One can argue that Kharge isn’t a greenhorn parliamentarian. He’s a second-time MP who won nine elections on the trot to the Karnataka assembly, serving as the state’s home minister besides being a consistent claimant to the chief minister’s office.
The political reasoning behind projecting a leader from the south as the party’s face in Parliament is as much valid. Of the four southern states, the Congress has governments in Kerala and Karnataka that together returned 17 of the 44 members it has in the new House.
But in some ways the decision lays bare the Congress high command’s tendency to play safe at a time it should be willing to experiment. Kharge’s elevation hasn’t enthused cadres. They aren’t sure the party’s would be a formidable voice, given its small numbers in the Lower House.
Kharge may well prove sceptics wrong by emulating the late CM Stephen who so deftly held the job after the 1977 polls. The Congress’ post-Emergency rout by the fledgling Janata Party had even Indira and Sanjay Gandhi lose their seats.
Under greater scrutiny than Kharge, however, will be Rahul Gandhi, his party boss who has again come to be seen as a reluctant leader. In perceptional terms, the image could cost him and the Congress the people’s goodwill they need to bounce back.
Rahul indeed has his task cut out outside Parliament to rebuild the Congress organisation in states it once ruled but has since been decimated by the BJP. That brings one to the selection of the septuagenarian Kharge’s deputy in the Lok Sabha.
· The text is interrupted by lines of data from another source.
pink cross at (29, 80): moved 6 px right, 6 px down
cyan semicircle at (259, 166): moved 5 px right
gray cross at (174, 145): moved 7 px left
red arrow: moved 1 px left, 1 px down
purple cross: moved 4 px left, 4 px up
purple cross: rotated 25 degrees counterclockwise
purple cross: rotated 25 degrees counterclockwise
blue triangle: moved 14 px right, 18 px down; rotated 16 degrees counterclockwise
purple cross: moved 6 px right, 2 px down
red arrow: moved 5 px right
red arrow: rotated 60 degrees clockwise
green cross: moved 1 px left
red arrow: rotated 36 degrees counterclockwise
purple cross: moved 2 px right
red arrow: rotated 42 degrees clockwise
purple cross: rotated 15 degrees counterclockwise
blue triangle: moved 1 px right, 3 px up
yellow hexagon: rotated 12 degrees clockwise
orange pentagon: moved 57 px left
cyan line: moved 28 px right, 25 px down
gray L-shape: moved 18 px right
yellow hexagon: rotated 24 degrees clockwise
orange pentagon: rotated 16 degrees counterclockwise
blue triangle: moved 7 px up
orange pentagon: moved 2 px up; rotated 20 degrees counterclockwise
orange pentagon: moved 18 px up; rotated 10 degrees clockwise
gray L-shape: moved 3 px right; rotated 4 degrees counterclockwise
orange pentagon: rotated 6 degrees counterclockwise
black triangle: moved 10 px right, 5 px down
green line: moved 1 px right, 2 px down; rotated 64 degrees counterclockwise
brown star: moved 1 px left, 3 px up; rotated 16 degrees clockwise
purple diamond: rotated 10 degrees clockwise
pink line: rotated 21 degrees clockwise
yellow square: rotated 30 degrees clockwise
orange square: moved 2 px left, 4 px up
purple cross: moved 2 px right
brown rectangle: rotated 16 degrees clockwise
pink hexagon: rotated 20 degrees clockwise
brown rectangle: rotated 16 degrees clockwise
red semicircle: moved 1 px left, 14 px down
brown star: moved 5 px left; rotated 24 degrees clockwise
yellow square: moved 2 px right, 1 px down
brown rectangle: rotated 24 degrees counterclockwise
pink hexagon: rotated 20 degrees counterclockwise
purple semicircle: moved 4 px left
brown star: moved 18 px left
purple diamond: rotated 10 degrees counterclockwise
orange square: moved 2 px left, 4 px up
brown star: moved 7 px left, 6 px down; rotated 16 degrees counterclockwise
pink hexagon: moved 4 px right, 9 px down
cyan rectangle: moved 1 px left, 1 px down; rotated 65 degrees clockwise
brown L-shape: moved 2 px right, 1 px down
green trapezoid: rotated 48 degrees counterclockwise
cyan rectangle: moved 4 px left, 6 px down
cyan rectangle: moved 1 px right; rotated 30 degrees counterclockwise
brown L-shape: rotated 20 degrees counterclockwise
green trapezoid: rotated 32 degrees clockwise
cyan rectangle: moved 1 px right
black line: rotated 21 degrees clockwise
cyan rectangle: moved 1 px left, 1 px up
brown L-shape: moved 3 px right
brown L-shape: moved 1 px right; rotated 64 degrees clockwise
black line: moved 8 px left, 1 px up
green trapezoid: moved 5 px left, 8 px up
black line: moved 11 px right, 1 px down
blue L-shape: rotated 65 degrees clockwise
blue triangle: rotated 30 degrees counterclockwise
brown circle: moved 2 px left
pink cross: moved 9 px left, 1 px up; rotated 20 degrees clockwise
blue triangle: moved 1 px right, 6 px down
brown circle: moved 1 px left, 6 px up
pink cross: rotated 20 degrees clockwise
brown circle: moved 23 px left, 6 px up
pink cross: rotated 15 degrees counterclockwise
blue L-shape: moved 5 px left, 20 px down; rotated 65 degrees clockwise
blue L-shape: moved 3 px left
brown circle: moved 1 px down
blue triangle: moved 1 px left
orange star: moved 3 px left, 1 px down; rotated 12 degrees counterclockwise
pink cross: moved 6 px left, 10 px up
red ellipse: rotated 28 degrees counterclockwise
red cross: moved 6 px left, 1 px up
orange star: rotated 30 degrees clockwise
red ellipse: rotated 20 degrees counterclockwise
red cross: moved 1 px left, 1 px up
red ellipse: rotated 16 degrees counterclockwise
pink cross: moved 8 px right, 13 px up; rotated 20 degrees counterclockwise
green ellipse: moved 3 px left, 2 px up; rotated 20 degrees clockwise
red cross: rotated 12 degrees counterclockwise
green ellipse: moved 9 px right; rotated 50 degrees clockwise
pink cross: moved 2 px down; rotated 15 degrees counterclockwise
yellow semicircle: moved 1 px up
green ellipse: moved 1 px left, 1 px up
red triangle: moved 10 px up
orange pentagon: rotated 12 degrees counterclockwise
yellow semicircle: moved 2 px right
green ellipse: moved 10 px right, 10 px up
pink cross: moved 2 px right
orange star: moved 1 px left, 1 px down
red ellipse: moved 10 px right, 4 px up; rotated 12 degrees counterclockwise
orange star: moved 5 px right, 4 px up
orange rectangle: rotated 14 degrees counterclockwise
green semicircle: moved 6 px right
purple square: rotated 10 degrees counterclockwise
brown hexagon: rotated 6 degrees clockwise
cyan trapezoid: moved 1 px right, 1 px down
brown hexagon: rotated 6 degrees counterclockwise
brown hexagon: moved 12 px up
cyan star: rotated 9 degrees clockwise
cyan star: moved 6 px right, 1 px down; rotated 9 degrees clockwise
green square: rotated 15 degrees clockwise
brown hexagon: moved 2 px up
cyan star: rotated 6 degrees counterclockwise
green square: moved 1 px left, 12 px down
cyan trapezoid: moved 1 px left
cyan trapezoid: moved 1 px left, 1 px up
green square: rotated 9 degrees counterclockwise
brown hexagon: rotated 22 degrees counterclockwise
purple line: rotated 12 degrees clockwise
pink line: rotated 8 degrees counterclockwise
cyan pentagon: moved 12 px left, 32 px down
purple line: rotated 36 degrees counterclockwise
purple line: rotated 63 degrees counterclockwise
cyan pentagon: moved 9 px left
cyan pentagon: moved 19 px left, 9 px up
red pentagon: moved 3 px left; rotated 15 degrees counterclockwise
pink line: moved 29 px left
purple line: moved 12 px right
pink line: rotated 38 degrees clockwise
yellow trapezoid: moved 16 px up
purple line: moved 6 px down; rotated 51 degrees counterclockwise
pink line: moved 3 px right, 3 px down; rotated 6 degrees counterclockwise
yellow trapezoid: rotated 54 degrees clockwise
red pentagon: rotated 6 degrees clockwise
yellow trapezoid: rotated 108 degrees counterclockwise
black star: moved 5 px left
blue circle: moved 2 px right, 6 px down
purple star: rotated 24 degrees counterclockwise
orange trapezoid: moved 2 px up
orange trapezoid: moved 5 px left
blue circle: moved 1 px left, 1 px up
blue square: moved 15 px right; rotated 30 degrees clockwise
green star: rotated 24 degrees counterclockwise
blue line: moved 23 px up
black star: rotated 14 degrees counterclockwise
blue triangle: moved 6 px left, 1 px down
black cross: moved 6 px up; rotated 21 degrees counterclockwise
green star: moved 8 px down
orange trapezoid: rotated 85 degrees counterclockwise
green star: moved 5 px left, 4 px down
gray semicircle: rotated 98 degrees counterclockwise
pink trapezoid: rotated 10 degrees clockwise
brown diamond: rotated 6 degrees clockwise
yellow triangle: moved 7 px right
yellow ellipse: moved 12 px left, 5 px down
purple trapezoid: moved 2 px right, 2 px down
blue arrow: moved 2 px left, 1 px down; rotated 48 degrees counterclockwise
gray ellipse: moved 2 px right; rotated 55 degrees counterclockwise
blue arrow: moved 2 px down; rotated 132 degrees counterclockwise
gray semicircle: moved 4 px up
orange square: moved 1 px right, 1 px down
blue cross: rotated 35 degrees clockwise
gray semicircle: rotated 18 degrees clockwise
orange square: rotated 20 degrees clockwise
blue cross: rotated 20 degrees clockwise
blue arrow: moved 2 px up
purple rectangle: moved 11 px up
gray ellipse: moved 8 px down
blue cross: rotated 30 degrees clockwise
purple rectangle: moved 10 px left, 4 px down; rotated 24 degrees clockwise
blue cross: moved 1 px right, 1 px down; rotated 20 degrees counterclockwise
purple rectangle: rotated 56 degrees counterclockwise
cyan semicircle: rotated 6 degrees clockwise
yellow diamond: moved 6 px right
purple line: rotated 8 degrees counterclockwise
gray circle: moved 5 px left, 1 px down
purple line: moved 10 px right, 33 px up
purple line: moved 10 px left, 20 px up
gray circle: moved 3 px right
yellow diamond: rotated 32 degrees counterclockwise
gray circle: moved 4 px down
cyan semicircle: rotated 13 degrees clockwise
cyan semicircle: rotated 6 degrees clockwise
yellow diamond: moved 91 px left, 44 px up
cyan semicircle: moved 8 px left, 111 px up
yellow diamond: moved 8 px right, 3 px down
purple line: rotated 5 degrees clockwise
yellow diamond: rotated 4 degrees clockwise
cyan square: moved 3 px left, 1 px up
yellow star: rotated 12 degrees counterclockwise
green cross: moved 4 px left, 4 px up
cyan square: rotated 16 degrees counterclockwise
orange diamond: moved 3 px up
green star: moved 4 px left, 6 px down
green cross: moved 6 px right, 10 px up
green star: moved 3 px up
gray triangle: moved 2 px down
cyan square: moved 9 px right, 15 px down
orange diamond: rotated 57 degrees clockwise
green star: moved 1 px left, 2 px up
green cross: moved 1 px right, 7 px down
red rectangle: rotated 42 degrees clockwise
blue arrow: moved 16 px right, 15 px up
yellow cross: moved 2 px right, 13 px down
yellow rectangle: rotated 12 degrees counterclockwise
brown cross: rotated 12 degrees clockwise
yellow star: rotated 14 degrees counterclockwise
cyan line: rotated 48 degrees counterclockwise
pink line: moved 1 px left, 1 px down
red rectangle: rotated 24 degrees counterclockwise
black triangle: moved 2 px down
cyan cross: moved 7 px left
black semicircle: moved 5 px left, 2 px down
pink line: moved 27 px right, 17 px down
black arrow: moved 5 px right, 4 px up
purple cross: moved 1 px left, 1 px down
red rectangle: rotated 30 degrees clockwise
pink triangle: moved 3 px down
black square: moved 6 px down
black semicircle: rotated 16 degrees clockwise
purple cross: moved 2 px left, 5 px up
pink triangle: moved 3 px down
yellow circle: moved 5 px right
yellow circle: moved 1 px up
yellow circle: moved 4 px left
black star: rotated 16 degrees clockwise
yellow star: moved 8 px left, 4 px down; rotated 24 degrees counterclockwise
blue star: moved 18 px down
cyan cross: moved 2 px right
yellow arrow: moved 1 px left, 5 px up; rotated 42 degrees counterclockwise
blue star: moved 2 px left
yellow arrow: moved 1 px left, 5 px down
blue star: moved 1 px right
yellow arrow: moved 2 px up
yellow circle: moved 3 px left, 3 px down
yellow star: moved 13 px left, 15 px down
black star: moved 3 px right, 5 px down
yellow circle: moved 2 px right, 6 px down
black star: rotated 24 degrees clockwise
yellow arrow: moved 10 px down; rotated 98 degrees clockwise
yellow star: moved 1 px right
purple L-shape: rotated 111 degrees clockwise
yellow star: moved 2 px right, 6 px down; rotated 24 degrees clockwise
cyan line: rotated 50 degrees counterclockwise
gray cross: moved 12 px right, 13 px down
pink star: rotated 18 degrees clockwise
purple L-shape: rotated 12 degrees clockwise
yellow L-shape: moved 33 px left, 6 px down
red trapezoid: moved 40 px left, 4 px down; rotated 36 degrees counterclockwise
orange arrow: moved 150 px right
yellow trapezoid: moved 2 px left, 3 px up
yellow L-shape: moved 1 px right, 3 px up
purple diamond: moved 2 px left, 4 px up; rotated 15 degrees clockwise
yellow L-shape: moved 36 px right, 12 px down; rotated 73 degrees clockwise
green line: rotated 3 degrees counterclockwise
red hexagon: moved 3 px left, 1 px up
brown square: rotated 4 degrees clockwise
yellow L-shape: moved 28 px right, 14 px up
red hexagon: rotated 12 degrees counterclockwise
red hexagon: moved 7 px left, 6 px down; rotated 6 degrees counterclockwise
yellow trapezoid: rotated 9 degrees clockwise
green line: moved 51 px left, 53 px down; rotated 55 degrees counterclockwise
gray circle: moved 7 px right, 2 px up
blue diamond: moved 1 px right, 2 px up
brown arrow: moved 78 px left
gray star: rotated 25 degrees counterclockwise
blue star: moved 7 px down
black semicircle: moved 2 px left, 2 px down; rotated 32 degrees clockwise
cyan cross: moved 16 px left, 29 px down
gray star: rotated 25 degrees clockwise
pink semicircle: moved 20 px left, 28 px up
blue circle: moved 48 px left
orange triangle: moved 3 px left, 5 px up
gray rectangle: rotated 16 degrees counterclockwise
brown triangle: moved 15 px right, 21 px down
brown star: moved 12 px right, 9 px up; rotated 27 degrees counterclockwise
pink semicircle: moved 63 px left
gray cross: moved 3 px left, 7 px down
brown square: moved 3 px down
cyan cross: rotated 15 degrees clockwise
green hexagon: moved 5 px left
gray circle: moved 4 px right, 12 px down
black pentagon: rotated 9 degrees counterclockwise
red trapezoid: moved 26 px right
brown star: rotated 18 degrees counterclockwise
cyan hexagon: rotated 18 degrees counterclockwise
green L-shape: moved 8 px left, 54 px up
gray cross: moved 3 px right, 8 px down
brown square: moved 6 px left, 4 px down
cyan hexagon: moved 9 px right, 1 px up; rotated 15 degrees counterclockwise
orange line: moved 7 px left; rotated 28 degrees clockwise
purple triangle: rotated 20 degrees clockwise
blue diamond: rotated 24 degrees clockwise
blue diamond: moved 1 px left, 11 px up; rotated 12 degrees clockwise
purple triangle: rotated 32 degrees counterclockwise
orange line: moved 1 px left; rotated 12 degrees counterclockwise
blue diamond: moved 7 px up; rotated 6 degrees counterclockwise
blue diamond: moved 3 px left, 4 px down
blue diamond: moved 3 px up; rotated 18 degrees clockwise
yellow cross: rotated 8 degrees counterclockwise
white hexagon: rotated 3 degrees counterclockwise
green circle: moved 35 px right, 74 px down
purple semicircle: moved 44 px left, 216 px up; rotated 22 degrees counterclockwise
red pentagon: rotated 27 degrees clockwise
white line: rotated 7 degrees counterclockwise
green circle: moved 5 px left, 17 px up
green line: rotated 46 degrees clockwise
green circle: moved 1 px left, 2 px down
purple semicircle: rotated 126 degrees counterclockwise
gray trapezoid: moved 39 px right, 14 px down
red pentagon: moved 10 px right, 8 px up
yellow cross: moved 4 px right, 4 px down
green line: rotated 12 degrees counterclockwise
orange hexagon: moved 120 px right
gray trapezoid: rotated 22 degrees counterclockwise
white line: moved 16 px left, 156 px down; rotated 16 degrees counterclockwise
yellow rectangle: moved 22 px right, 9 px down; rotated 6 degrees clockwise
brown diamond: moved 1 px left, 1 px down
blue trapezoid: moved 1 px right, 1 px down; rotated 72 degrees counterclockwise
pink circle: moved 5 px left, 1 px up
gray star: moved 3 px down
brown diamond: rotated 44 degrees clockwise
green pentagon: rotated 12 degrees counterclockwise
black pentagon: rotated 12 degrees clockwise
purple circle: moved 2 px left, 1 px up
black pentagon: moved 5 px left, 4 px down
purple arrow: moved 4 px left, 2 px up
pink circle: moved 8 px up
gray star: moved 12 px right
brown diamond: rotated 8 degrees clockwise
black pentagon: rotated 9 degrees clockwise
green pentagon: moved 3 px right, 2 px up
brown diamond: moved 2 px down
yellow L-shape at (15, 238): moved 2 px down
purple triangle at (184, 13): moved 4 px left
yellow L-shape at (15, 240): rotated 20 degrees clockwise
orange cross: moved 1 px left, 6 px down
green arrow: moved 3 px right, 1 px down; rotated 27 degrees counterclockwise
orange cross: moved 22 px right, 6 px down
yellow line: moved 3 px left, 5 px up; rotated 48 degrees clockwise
A younger face — the Congress has a couple of them, including Jyotiraditya Scindia and Shashi Tharoor — could provide the requisite connect between the party in the legislature and on the streets. What the Congress needs today is an ably assisted latter day CM Stephen in Parliament and a Sanjay reincarnate leading the party crowds on the ground.
Difficult no doubt—but doable. That should help as much the BJP in power. As the 19th century British politician-essayist Benjamin Disraeli wrote: “No government can be long secure without a formidable Opposition.”